====== Document passage ======

John A. Tamplin
2004-08-13, 05:25
On Fri, 13 Aug 2004, Pat Farrell wrote:
> > However remote, there is the possibility that two
> >different songs will hash to the same value.
>
> Yes, the probability is non-zero. But very small.
> There are only about 500,000 songs on all the pop/rock/
> r+b/jazz/americana/.... CDs in print. Classical is another
> world, I don't have the numbers handy, but I expect that
> it is less than the pop stuff.
>
> A 120 bit hash's collision expectation, including the birthday paradox,
> is too small to worry about. But, I changed the schema just
> to make you and Dale happy.
I used MD5 to clean up an image collection and remove duplicates. I was
surprised to find about a dozen collisions with non-identical images out
of about 100,000 images. What I discovered was that very small images had
a significantly higher chance of colliding since there were fixed headers
that were largely the same and in these cases only 30-40 bytes of actual
data that varied. I doubt there are any really short songs to cause this
sort of problem -- however, I still think the database should allow
duplicates in the hash. The import interface can warn the user of the
duplication and ask what they want to do with the song, but you can
imagine a user being very frustrated if they can't store some song just
because the hash matches something else.
> More importantly, and less theologically,
> I want to know which songs are identical.
> If I want to shuffle all my, say Crosby and Nash songs,
> I don't want three copies of Marrakesh Express in the mix
> just because it is on six of their greatest hits albums,
> plus the original album, plus the box set.
The problem is these six different versions of the song are unlikely to be
bit-for-bit identical. Even ignoring the issue of reading the bits from
the disc, the production of the audio is likely to not use the same bits.
In my case, I have found the length to even vary slightly. So, you have
to solve this another way anyway.
> I have no problem with this approach. Given the changed
> schema, are you happy?

====== Dataset extract ======

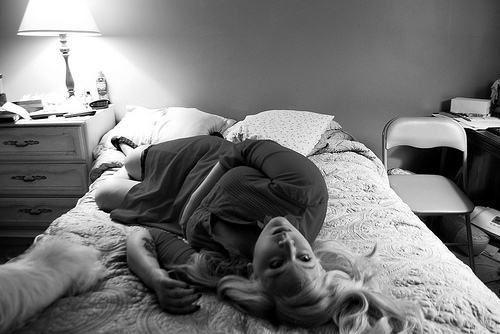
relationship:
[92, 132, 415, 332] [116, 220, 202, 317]
woman has arm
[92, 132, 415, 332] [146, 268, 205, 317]
woman has hand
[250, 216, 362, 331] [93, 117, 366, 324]
head woman on woman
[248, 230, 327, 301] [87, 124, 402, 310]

======

*Directive*. Carry on the mailing-list thread about hashing songs to detect duplicates, picking up after its last line. These items are separate from the mailing-list thread on hashing songs and have nothing to do with it.

*Expected answer*.
Yes, other than I would still like to see a non-unique index on the hash
(or equivalently add the autoincrement key as the last component of that
index).
> I don't trust the meta data (specifically the tags) in any way
> for any of my interesting music. For pop, sure. Classic rock
> is nearly always right in both Freedb and CDDB. Jazz is
> usually wrong, and classical works are a disaster.
I clean the tags up myself as I find things that are incorrect, plus I
have a lot of aliases that normalize the data and correct misspellings
during ripping. If you don't fix the tag data and don't trust it, then
you might as well not have it.
> I don't see that in your initial posting, or don't understand what you mean.
> To my mind, bootlegs are just like different masterings or mixing,
> they are different songs. Of course, you can point
> all the data in the artist, performer, composer, engineer and
> other tables to one or many songs.
You are mixing someone else's posting -- I never talked about separating
performance from the idea of a song. I think it is reasonable to track
that (for example, covers of a song), but I don't know if it is worth the
extra level in the data to cover something that will have to be manually
built since none of the metadata currently has the information necessary
to build it.
> You also posted there:
> >I know some databases support strings of non-fixed length.
> >For file paths that would seem like a good idea. (I don't recall
> >if MySQL is one of those that does.) If there is a fixed limit
> >it had better be as long as the filesystem allows a path to be.
>
> I know MySql has varchar, that is what the sql standard for variable
> length specifies. The schemas reflect varchar where
> it made sense to me. I don't know the details of the package Vidur
> prefered, but any decent RDBMS handles them.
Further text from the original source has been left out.